Commercial rents in Abu Dhabi and Dubai, which were ranked the world’s sixth and seventh priciest in 2010, have failed to make the top ten this year amid oversupply and falling rates.
Markets in the Middle East were among the biggest fallers in this year’s office rent rankings and are set to drop further in 2011, warned Knight Frank in its global real estate overview.
“The high levels of development activity in recent years have left many of these locations with an oversupply of office space, forcing landlords to reduce rents further to attract tenants,” analysts said.
“Prime office rents fell by 10-20 percent during 2010 in Dubai and Abu Dhabi, and are likely to fall further in 2011.”
A five-year property boom in Dubai collapsed at the end of 2008 amid the global financial crisis, halving real estate prices. In neighbouring Abu Dhabi, property prices fell around 45 percent.
In Dubai’s tax-free business hub, DIFC, rents have fallen 50 percent from their 2008-peak while approximately 200,000 sq m of office space is expected to be delivered by third party developers over the next 18 to 24 months, said Knight Frank.
Around 24 percent of office space in Bahrain currently remains vacant as a result of political turmoil and could remain empty for some years.
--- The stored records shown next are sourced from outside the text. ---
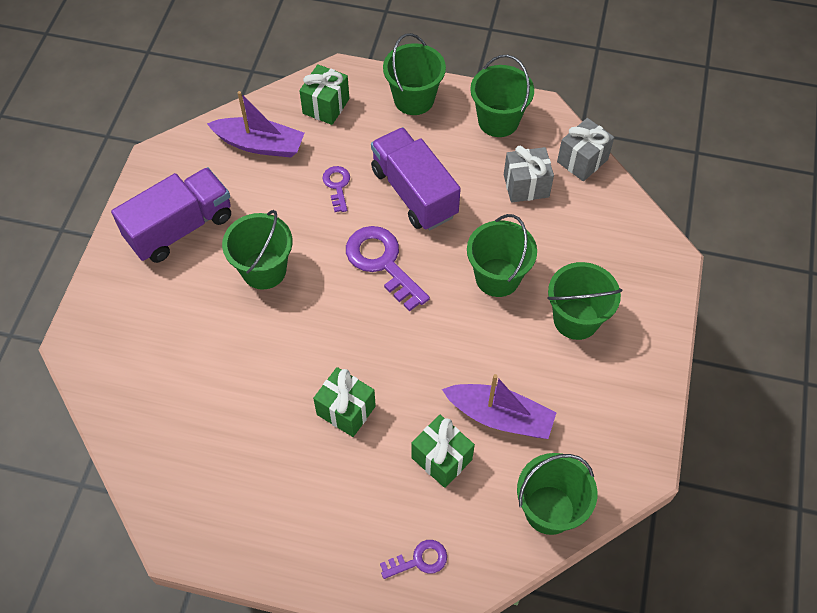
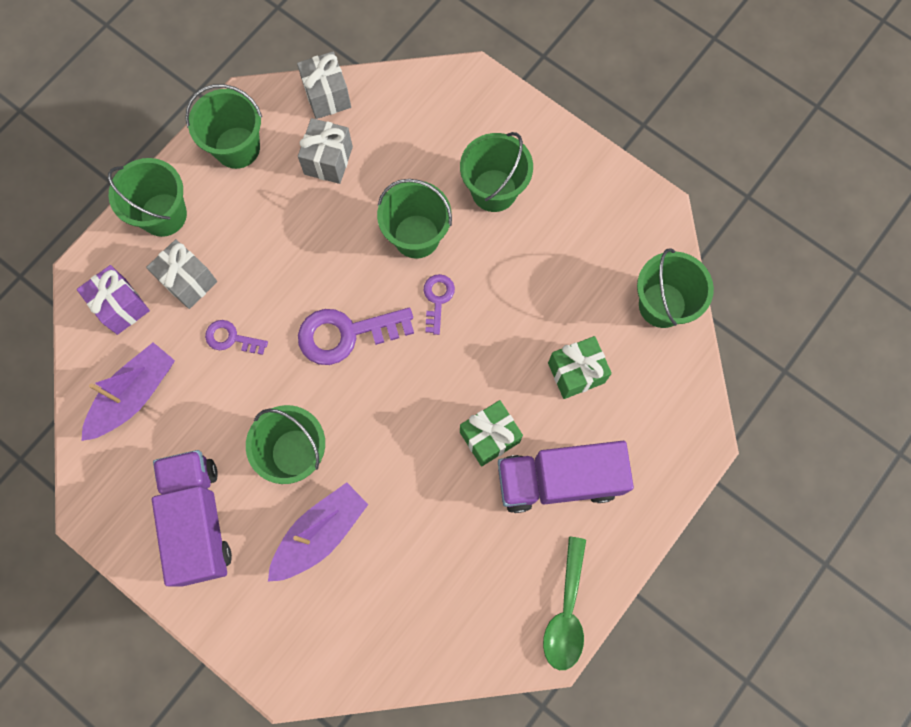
camera: 65 degrees left, 15 degrees up
(213, 541) = (566, 612): none -> green spoon
(326, 106) = (121, 306): green gift -> purple gift
(369, 138) = (188, 281): none -> grey gift
(414, 193) = (280, 267): purple truck -> purple truck (559, 480)
(419, 560) = (660, 434): purple key -> purple key (437, 299)
(500, 417) = (559, 303): purple boat -> purple boat (320, 534)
“At current take-up rates, it would take several years to fill the empty space even if no other buildings were completed, but, nonetheless development activity has continued with around 100,000 sq m of offices due to be delivered within the Diplomatic area alone over the next 18 months,” analysts said.
London’s West End takes the top spot for the most expensive office rents in the world, up from second in 2010. Prime office rent in the UK capital city will set businesses back £85 per sq ft ($144). Tokyo, Japan has dropped one spot this year with rents around £83.67 per sq m, followed by Hong Kong at £71.77 and £60.05 in Moscow, said Knight Frank.
There simply has to be a moratorium on building new offices in Dubai, it's madness to just continue building when there is already a 40 per cent vacancy. There is simply no way that new business immigration at present levels has any hope of filling those properties. A balance credible office market should have a vacancy rate of between 5 and 8 per cent.
One of the global property advisories was reported in AB laste year as saying that a large percentage of office buildings could be left empty for many years and eventually have to be demolished and that was without this year's crop. As demand continues to dilute and rents fall, the capital value of some of these buildings must now be less than they cost to build.
Continuing to build is a just a state of raw denial in the face of irrefutable facts that by the end of this year 50% of the office stock will be unwanted and probably not maintained. It has to stop!
@RS, that would be good for current landlords... but then what about people who bought property on the buildings you would like to cancel?
And then what about construction companies who need to finish the buildings to complete the payment? They have no incentive to stop work beyond certain point.
And obviously end users of office space (current and potential) would benefit of lower prices.
Your solution only bodes well for one group of stakeholders.
If buildings are stopped or even demolished, will be any compensation? Paid by whom? Will we have a 2-tier market again with expat buyers taking the brunt of the hit?
What do you think will be the impact on Dubai's reputation if property rights are eroded even more? Wiping your property is a big one. I do not see that coming easily.
So yes, an interesting situation with no easy way out, left to its own market could easily take 10-15 years to sort out. Curious to see what happens.